Why doesn't the fundamental theorem of Galois theory apply to the extension $\mathbb{Q}(\sqrt[5]{3})$? I understand that this field is not a splitting field for any polynomial, as it does not contain the roots of unity.  If we had something like $\mathbb{Q}(\sqrt[5]{3}, \gamma)$, where $\gamma$ is a primitive fifth root of unity, the theorem would apply, as then the field would be a splitting field of $x^5 - 3$.  So basically, we need a root of unity to be there, but I'm not sure how to put this in formal terms.  
 A: As mentioned in the comments, $\mathbb{Q}(\sqrt[5]{3}) \supset \mathbb{Q}$ is not a Galois extension because it is not a splitting field of $x^5-3$, the minimal polynomial of $\sqrt[5]{3}$. You need the extension field to be a Galois extension, or equivalently a normal and separable extension, for the fundamental theorem of Galois theory to apply.

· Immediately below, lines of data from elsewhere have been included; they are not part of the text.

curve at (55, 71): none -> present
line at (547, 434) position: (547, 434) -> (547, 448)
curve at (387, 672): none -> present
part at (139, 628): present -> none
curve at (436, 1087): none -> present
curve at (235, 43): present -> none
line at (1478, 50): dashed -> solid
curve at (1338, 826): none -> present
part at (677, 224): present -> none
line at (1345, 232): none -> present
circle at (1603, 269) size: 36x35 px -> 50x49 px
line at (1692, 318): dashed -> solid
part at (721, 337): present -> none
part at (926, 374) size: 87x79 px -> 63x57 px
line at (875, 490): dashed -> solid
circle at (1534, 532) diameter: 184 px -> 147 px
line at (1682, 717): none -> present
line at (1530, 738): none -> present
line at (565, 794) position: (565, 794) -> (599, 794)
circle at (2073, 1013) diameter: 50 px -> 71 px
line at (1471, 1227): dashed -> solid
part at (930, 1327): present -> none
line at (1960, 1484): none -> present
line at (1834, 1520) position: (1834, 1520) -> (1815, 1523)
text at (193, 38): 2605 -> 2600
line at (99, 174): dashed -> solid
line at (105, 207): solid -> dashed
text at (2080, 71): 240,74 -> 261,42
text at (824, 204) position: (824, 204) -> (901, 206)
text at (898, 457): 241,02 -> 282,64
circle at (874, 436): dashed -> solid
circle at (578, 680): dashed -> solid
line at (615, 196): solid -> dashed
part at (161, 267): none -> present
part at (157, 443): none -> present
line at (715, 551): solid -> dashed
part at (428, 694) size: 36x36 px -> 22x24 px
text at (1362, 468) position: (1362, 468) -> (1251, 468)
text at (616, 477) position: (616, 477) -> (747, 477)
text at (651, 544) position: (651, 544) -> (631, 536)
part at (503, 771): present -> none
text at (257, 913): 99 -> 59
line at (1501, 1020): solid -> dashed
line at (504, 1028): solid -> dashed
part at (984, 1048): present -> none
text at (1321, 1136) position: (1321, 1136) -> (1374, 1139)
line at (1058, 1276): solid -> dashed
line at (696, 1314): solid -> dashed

Your extension $\mathbb{Q}(\sqrt[5]{3}) \supset \mathbb{Q}$ is separable but not normal. To show this, you need only to find a single polynomial that is irreducible over $\mathbb{Q}$ and has a root in $\mathbb{Q}(\sqrt[5]{3})$, but doesn't split completely over $\mathbb{Q}(\sqrt[5]{3})$. The polynomial $x^5-3$ is your example of this.
You can also realize that the Galois correspondence can't really apply here be because since $\mathbb{Q}(\sqrt[5]{3}) \supset \mathbb{Q}$ is not Galois, if we were to consider $\operatorname{Aut}_{\mathbb{Q}} \mathbb{Q}(\sqrt[5]{3})$, the fixed field is of these automorphisms is more than just $\mathbb{Q}$ by definition so the corresponding towers of intermediate fields and subgroups of $\operatorname{Aut}_{\mathbb{Q}} \mathbb{Q}(\sqrt[5]{3})$ would be off.